しかし、妻を専業主婦でいさせてる男の人は、やっぱり「自分が働いて稼いできてる!」っていうのが根底にはあるんだなぁ。夫も「お金の使い方に文句はないけど、もう少し感謝の気持ちを持ってほしい」と言いますもん。えーと、一応、感謝はしてるんだけどなー。でも、振り込みっていうのが実感を薄れさせる原因なのかも。
まあ振り返れば私も、掃除したらしたで、「見て!ここ綺麗になったでしょ、一生懸命やって疲れたわ、感謝してよ」と思うし言うし、夕ご飯を食べてるとき夫が「これ美味しいなぁ」と言ったら、「え、ほんと?それ誰がつくってくれたん?」と言いますもん。しっかり感謝を要求してる(^^ゞ
やっぱり、給料日ぐらいには、お勤めご苦労様、感謝してますって言っておいたほうがいいのかな。さぁて、給料日っていつだったっけ?
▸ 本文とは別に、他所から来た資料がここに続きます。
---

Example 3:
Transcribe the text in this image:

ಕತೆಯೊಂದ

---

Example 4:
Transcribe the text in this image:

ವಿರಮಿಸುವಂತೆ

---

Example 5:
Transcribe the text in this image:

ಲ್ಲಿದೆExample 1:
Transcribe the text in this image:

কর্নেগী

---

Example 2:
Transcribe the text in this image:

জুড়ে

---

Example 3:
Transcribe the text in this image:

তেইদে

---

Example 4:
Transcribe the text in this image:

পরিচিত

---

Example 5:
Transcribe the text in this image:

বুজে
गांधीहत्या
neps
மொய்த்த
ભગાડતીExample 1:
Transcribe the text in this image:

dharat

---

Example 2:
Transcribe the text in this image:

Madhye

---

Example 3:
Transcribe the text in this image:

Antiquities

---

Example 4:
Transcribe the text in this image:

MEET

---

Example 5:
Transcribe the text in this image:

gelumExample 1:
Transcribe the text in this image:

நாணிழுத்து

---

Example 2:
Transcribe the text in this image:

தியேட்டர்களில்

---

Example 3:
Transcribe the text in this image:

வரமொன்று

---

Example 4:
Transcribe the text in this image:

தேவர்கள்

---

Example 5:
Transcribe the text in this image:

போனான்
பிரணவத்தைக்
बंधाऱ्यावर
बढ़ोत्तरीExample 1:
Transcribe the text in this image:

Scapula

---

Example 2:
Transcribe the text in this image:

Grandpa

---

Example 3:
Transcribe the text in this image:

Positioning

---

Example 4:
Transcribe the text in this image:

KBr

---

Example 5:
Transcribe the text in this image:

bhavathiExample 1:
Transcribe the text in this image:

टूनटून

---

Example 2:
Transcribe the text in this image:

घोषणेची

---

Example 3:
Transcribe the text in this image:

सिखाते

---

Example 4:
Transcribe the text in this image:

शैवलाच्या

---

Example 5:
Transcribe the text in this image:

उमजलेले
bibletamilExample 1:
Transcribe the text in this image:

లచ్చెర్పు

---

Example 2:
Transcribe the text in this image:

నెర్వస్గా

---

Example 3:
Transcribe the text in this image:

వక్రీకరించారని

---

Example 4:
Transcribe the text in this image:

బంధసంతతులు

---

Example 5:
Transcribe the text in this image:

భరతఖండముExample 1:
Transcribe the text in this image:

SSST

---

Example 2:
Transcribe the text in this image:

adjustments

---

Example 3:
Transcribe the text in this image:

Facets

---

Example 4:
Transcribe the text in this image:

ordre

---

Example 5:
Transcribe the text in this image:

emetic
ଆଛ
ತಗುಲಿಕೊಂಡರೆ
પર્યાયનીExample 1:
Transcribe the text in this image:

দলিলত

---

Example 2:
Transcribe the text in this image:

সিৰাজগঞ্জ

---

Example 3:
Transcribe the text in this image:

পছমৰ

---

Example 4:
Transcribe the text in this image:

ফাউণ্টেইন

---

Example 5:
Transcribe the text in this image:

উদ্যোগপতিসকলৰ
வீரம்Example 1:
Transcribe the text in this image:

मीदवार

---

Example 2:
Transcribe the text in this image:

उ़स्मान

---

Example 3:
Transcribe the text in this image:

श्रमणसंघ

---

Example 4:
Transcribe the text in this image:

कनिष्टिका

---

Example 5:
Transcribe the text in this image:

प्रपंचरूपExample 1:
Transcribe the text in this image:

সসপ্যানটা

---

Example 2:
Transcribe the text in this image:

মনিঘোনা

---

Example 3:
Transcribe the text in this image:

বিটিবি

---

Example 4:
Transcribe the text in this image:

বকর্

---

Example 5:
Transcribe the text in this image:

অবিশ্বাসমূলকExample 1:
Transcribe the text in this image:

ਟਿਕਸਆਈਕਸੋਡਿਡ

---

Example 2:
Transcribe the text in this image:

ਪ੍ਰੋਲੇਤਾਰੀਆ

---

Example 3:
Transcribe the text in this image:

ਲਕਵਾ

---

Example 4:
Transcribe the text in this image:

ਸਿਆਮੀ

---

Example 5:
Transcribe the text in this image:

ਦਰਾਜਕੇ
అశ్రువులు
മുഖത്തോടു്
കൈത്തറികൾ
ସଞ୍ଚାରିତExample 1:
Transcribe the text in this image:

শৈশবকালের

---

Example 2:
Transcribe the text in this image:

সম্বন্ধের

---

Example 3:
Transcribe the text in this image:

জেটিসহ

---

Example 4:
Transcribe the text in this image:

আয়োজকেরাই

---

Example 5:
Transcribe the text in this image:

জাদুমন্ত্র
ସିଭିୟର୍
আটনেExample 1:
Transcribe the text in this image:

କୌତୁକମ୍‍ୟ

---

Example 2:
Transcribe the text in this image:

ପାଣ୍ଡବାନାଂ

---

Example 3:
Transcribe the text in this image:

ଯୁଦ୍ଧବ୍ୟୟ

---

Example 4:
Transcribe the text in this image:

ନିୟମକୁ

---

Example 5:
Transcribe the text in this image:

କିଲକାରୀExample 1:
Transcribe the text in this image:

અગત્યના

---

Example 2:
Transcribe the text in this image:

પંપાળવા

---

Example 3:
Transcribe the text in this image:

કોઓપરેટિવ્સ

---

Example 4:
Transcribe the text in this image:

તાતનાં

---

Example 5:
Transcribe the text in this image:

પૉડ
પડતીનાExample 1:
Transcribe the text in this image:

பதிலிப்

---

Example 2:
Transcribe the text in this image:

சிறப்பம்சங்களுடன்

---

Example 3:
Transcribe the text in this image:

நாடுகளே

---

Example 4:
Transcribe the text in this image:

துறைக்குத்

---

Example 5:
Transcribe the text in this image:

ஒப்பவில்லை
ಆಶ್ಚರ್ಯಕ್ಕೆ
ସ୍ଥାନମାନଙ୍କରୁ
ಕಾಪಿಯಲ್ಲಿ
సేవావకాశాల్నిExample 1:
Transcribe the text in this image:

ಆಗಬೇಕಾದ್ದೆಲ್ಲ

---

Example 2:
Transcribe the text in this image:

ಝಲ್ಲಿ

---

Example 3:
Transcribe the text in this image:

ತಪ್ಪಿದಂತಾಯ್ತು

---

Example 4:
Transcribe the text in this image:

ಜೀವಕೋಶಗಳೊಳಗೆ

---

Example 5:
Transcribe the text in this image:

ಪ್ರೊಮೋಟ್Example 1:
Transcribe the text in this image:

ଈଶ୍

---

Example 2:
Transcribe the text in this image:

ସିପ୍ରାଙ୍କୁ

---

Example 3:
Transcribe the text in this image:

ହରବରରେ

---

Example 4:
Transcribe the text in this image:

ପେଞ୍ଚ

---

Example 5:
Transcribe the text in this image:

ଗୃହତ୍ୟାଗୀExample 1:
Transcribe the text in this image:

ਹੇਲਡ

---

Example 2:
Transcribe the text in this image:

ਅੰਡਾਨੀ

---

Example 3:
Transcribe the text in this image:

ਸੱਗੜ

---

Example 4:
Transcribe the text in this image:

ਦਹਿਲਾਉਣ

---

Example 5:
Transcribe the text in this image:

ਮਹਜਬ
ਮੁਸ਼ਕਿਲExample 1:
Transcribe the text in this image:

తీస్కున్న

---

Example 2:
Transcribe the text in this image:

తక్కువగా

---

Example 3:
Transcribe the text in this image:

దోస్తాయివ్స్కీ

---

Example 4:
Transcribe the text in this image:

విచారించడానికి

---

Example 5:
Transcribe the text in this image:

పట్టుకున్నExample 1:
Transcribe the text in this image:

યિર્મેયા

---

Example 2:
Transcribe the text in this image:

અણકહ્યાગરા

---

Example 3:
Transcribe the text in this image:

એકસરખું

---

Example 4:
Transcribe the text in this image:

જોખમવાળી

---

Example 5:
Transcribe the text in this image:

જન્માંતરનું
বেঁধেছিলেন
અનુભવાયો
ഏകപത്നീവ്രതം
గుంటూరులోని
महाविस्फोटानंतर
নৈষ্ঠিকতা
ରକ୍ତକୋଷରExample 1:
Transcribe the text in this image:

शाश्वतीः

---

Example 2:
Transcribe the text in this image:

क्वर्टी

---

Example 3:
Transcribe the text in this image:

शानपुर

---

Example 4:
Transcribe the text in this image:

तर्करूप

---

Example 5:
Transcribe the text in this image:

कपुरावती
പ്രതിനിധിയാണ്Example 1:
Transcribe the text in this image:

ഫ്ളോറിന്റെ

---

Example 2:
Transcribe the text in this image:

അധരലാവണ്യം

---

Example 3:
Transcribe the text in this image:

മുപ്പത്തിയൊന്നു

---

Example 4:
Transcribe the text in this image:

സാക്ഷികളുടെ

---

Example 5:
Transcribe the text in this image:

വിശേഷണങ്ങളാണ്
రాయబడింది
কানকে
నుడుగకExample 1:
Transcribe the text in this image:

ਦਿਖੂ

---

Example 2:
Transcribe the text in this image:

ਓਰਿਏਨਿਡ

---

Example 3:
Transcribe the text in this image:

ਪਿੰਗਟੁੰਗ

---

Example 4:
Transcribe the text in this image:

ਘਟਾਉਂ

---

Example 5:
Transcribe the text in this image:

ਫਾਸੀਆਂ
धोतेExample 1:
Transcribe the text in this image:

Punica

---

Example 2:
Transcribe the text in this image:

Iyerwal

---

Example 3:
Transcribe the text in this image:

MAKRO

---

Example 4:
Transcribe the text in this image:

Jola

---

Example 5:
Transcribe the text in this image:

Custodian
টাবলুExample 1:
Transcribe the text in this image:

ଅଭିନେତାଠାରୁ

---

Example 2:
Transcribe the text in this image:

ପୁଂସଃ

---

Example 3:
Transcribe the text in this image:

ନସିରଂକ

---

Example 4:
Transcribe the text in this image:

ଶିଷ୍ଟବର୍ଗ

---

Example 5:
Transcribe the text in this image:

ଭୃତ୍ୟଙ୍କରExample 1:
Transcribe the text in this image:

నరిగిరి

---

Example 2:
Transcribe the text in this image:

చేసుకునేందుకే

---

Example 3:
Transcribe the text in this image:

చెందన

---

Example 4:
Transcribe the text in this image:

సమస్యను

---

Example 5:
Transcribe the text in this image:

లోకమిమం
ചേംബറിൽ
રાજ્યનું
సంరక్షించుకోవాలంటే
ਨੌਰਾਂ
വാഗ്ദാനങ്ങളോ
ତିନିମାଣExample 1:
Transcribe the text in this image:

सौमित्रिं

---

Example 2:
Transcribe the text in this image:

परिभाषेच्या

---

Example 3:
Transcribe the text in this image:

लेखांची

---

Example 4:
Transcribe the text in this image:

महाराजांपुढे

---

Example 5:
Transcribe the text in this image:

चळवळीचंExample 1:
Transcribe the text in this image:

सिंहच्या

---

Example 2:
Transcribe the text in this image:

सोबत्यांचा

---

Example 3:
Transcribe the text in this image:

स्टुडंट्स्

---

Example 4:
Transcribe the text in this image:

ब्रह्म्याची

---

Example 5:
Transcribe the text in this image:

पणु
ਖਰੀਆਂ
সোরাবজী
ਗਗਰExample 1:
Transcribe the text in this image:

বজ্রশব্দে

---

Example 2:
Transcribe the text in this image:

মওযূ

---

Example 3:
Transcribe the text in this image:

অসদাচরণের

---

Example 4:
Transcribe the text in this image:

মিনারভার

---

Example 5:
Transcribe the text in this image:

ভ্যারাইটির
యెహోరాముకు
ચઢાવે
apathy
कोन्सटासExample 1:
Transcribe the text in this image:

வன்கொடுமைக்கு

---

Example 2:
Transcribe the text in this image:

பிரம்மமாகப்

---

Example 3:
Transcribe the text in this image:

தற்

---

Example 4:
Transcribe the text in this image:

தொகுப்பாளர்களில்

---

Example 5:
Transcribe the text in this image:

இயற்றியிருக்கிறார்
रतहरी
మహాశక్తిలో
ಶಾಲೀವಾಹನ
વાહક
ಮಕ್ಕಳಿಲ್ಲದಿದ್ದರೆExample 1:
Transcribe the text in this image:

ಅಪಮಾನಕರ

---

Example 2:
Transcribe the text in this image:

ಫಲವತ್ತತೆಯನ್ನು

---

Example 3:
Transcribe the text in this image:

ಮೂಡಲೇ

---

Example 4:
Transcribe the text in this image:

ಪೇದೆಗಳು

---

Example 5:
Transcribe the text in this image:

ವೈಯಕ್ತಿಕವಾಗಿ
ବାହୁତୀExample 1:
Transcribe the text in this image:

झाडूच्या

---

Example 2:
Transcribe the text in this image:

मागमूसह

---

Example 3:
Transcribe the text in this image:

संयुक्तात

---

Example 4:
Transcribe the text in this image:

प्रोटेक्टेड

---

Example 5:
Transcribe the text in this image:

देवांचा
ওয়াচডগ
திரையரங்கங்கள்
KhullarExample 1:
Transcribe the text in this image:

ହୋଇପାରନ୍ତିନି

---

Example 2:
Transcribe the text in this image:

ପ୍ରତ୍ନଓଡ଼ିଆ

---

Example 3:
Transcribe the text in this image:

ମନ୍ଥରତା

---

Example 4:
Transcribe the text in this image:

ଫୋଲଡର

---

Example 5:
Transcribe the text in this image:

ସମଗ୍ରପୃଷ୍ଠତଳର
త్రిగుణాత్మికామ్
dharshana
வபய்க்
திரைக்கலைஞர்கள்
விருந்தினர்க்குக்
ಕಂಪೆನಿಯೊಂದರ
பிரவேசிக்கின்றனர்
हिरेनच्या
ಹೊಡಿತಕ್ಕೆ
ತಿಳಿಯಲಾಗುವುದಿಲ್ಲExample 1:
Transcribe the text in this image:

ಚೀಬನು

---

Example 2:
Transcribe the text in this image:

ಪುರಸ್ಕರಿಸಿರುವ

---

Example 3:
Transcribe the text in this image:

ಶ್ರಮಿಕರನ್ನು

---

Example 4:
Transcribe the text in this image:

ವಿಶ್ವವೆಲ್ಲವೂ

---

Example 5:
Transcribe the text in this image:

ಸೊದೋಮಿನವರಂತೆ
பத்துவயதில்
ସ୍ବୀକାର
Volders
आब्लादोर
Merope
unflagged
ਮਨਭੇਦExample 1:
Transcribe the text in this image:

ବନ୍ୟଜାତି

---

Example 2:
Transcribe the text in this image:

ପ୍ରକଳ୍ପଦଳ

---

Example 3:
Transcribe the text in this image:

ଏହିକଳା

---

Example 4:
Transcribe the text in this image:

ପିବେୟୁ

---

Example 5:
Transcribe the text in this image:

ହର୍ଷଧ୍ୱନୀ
しっかし、この不況で世の中、厳しいっていうのに、こんなノーテンキそうなこと言ってたら、どこかからお叱りを受けそう・・・
あの、ほんとに教職って(ウチって?)給料はつましいですから。たまたま子供もないので気楽なだけです。
それに、夫もすっごく長時間労働ですよ。要領が悪いのもあると思いますが、いっつも帰ってくるのは十時十一時すぎで、ご飯食べてからもパソコンの前にへばりついて授業の準備とかしてます。それが終わったら、寝る時間も惜しんで研究にいそしんでます。お風呂入る暇もないです。ひぃぃ〜、キタナイ〜(夫の受け持ちの学生の皆さん、むさ苦しくてゴメンね)。
ゆうべなんか三、四時間くらいしか寝てないらしいし、しかも、そういう日がたびたびあるので、過労死されたらどうしようと思ってます。ゆったりとした夫婦の語らいの時間なんて、んなものナシナシ!だから税金泥棒なんかじゃないんですよぉ〜〜!